───── Dataset entries

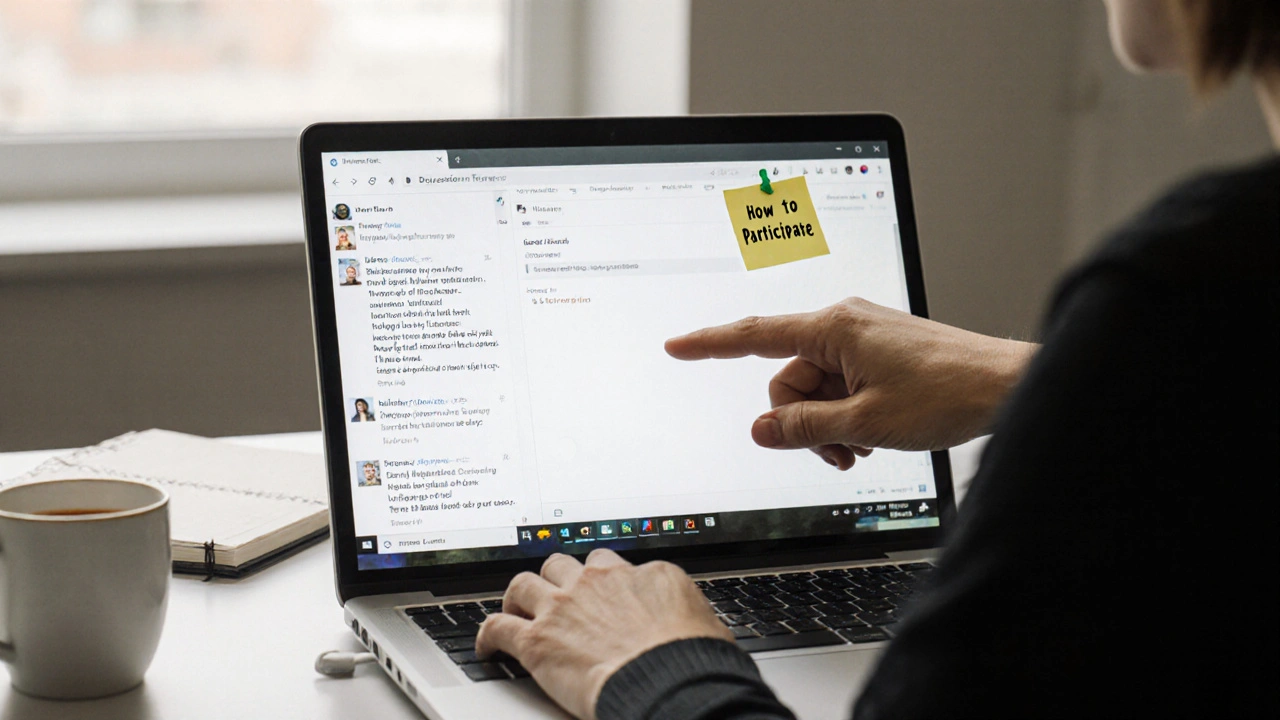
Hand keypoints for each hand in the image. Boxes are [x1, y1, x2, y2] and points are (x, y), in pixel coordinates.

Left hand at [475, 549, 731, 719]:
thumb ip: (683, 611)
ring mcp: (564, 606)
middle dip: (557, 578)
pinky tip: (487, 645)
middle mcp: (599, 580)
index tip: (600, 593)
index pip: (612, 564)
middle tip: (555, 596)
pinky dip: (488, 635)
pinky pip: (498, 627)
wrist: (671, 681)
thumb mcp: (701, 620)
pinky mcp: (538, 639)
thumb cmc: (694, 660)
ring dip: (518, 597)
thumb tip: (688, 622)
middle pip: (563, 564)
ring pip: (524, 584)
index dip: (602, 581)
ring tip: (515, 611)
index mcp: (642, 574)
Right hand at [665, 297, 1036, 466]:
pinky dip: (846, 416)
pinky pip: (840, 388)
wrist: (1004, 386)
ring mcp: (861, 340)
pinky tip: (871, 435)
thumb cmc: (946, 393)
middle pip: (787, 380)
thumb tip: (762, 430)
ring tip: (861, 446)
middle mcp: (842, 326)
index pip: (754, 335)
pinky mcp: (877, 354)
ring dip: (827, 426)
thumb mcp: (863, 422)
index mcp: (832, 329)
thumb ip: (803, 428)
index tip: (678, 347)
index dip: (710, 345)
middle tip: (837, 450)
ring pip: (814, 391)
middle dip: (801, 422)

──────────

Your goal: Give the lines from the one containing "middle mcp: (599, 580)" through the end of the entries again, exactly as written and with no other lines.

Answer below:
middle mcp: (599, 580)
index tip: (600, 593)
index pip: (612, 564)
middle tip: (555, 596)
pinky dip: (488, 635)
pinky pip: (498, 627)
wrist: (671, 681)
thumb mcp: (701, 620)
pinky mcp: (538, 639)
thumb cmc: (694, 660)
ring dip: (518, 597)
thumb tip: (688, 622)
middle pip: (563, 564)
ring pip: (524, 584)
index dip: (602, 581)
ring tip: (515, 611)
index mcp: (642, 574)
Right hand at [665, 297, 1036, 466]:
pinky dip: (846, 416)
pinky pip: (840, 388)
wrist: (1004, 386)
ring mcp: (861, 340)
pinky tip: (871, 435)
thumb cmc: (946, 393)
middle pip: (787, 380)
thumb tip: (762, 430)
ring tip: (861, 446)
middle mcp: (842, 326)
index pip: (754, 335)
pinky mcp: (877, 354)
ring dip: (827, 426)
thumb mcp: (863, 422)
index mcp: (832, 329)
thumb ip: (803, 428)
index tip: (678, 347)
index dip: (710, 345)
middle tip: (837, 450)
ring pip: (814, 391)
middle dip: (801, 422)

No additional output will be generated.